→ **PASSAGE PROVIDED**:
My goals is to generate bridging code that allows to call a COM interface in Java. I do use successfully JNA, insofar as I get an handle to the interface and can successfully work with most of the functionality of the interface.
I have a question regarding several interfaces that are similar to the following pattern (I think the snippet is self-contained):
[
odl,
uuid(4D27AA78-B622-42E7-A237-3DA76B14A23D),
helpstring("IVariables Interface"),
dual,
oleautomation
]
interface IVariables : IDispatch {
[id(0x00000001), propget, helpstring("property Application")]
HRESULT Application([out, retval] IDispatch** pVal);
[id(0x00000002), propget, helpstring("property Parent")]
HRESULT Parent([out, retval] IDispatch** pVal);
[id(0x00000003), propget, helpstring("property Count")]
HRESULT Count([out, retval] long* pnCount);
[id(00000000), propget, helpstring("property Item")]
HRESULT Item(
[in] VARIANT index,
[out, retval] IVariable** pVal);
[id(0xfffffffc), propget, helpstring("property _NewEnum")]
HRESULT _NewEnum([out, retval] IUnknown** ppEnum);
[id(0x00000004), helpstring("method Add")]
HRESULT Add(
[in] BSTR Name,
[in, optional] VARIANT Value,
[out, retval] IVariable** pVal);
[id(0x00000005), helpstring("method Remove")]
HRESULT Remove([in] VARIANT index);
};
If this interface is imported into Visual Studio and used in a C# project, then C# detects that the above implements the interface IEnumerator and allows to iterate over the elements. Moreover C# even knows the iterated type, being an 'IVariable'.
Q1: How does C# or its COM-interface importer draw the conclusion that 'IVariables' above implements 'IEnumerator' and the enumerated elements are of type 'IVariable'?
Obviously the line
[id(0xfffffffc), propget, helpstring("property _NewEnum")]
must do the trick. But while I found the same construct in other IDLs, I cannot find any explanation on this in Google. Maybe related is that I get no information whatsoever on the types of properties from the IDL, see
[id(0x00000002), propget, helpstring("property Parent")]
in the above IDL. There is neither a type 'Parent' nor a type 'IParent'. Thus:
Q2: Is it possible to derive the type of a COM property from its IDL and if yes how?

→ **EXERCISE TASK 1**: In the records, replace "cross" with "plus sign" from the line with "gray arrow: rotated 42 degrees clockwise" to the line with "orange cross: moved 12 px right, 2 px up", leaving everything else unchanged.

→ **RECORDS FOR THE TASK**:
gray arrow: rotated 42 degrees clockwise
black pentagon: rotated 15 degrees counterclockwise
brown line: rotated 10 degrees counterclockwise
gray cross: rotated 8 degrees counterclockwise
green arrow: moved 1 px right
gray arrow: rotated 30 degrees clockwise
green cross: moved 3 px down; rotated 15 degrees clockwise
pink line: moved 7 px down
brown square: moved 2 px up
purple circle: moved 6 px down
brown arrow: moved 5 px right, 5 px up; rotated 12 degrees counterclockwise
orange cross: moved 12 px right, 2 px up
...
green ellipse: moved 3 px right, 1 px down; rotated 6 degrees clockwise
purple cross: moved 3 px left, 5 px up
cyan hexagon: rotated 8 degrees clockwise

→ **EXERCISE TASK 2**: In the question about calling a COM interface from Java, condense the paragraph beginning "If this interface is imported" into a single sentence that keeps its main facts.

→ **WRITTEN ANSWER 1**:
gray arrow: rotated 42 degrees clockwise
black pentagon: rotated 15 degrees counterclockwise
brown line: rotated 10 degrees counterclockwise
gray plus sign: rotated 8 degrees counterclockwise
green arrow: moved 1 px right
gray arrow: rotated 30 degrees clockwise
green plus sign: moved 3 px down; rotated 15 degrees clockwise
pink line: moved 7 px down
brown square: moved 2 px up
purple circle: moved 6 px down
brown arrow: moved 5 px right, 5 px up; rotated 12 degrees counterclockwise
orange plus sign: moved 12 px right, 2 px up

→ **WRITTEN ANSWER 2**: When the interface is imported into Visual Studio and used in a C# project, C# detects that it implements IEnumerator, allows iteration over its elements, and even knows the iterated type is IVariable.